Friday, August 19, 2011

Quebec Day 2 - The Neilson

Camping in New York the previous night left us with a long drive up to the mountainous regions of Quebec. After some lengthy debates and lots of waffling, we decided that although the Neilson was low, it was supposed to be classic and it might be our only chance to hop on it. So, off we headed to Saint-Raymond and after plenty of delays and a modest fee at the access gate, the Neilson Valley. I think the first thing we all noticed was the towering granite walls of the Gros Bonnet, an unexpected surprise. The second thing we (at least those of us waiting for shuttle) noticed was the ferocious black flies. They look like gnats and don't hurt when they bite, but they pack a punch leaving welts and drawing blood. Little did we know, the Neilson would have the tamest bugs of any of our stops in Quebec.

Once the shuttlers returned, we quickly geared up and headed downstream, where our low flow was tolerable as the rapids built to long hard class IV boulder gardens which were mostly boat scoutable and super fun. Most of the run was just that: high quality class IV+ boulder rapids with enough pools to break the action but basically no flatwater. The scenery was better than expected with nice gorge walls but scouting was always possible (although not required except at Picard). Eventually the river opened up to some nice view of the cliffs and we came to the big rapid of the run: Island Falls. It was a little too low to run the left sneak, but the right side fall went nicely despite being a little tricky. A few bedrock drops and we arrived at the take out.

Alex Warming Up on an Early, Typical Neilson Rapid (Photo: Jeff Moore)

JJ digging while probing the top of Picard (Photo: JM)

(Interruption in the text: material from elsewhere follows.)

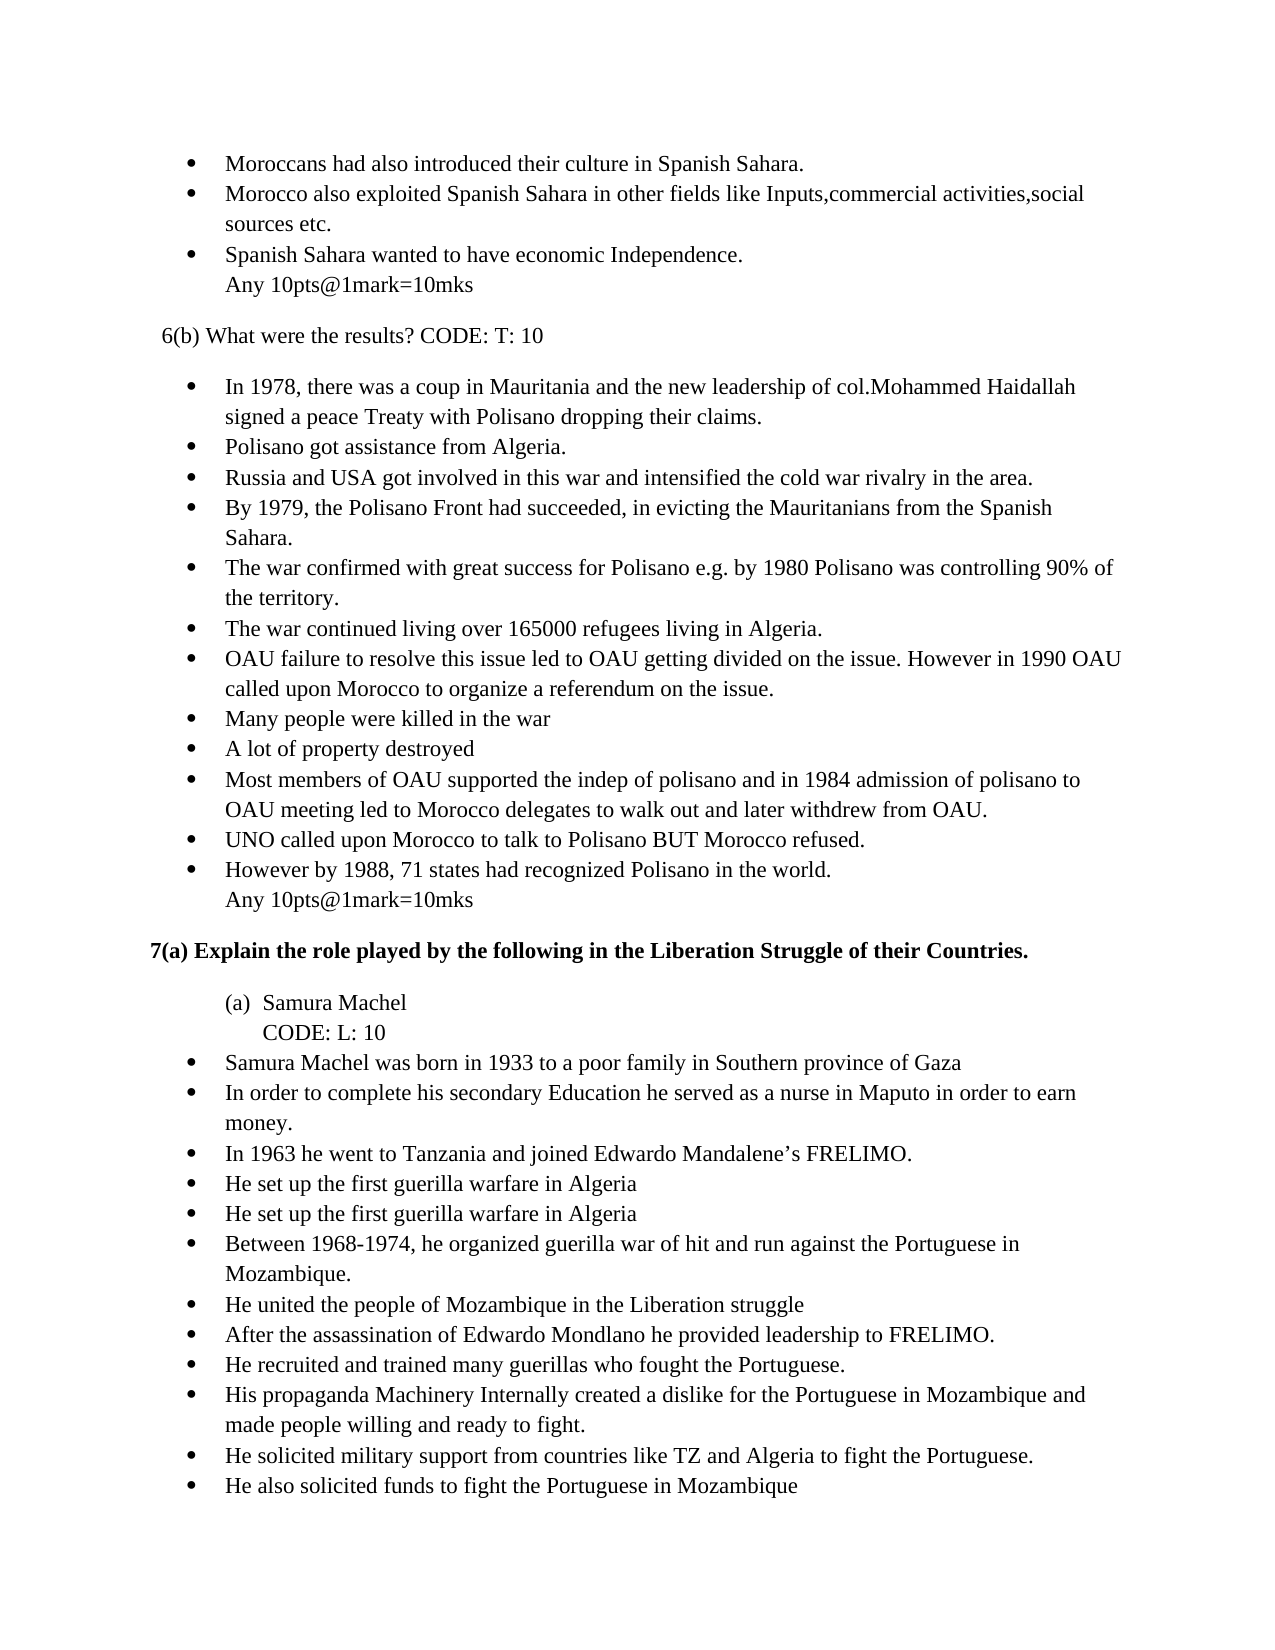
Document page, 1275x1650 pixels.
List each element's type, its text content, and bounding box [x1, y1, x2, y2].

Alex blasting through the entrance to Picard (Photo: JM)

After a lot of semi-continuous read and run in a narrow canyon, the river opens up and gives some great views of the Gros Bonnet (Photo: JM)

JJ taking off at Island Falls (Photo: JM)

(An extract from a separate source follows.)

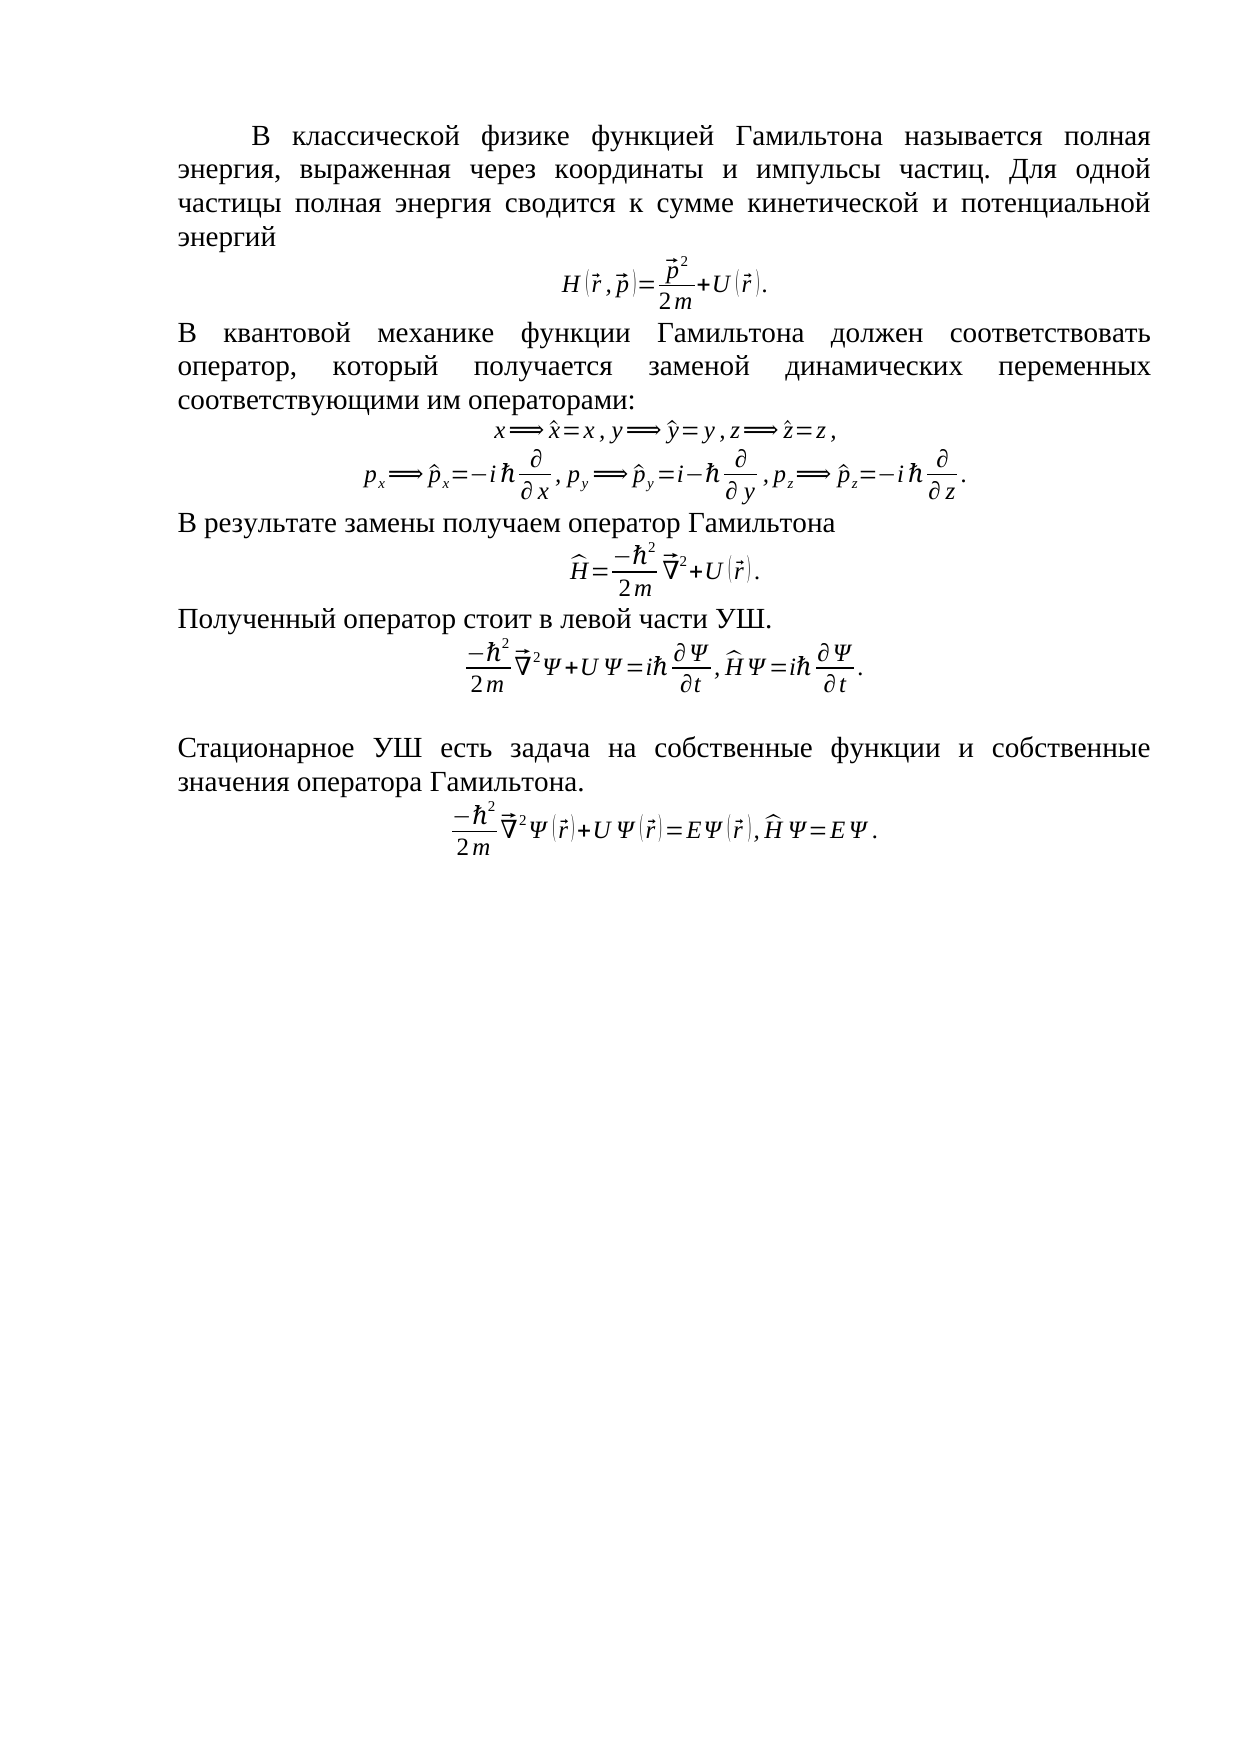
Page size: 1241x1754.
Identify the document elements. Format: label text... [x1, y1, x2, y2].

Wanting more, a few of us headed downstream for the lower Neilson. The rapids got larger, although in general we thought the quality dropped. We all portaged the second rapid and the pothole drop. The pothole looked great, but my shoulder just wasn't ready for the beating that it was capable of dishing out. Soon enough, we were dodging rocks in the dusk as we rolled up to the take out bridge.

We had about 10 cms on the online gauge, which is about minimum. Still, this run is a classic, and was the first, but certainly not the last, Quebec river to exceed our expectations. This run would be phenomenal with a nice medium flow, but we weren't complaining about catching this gem in early July.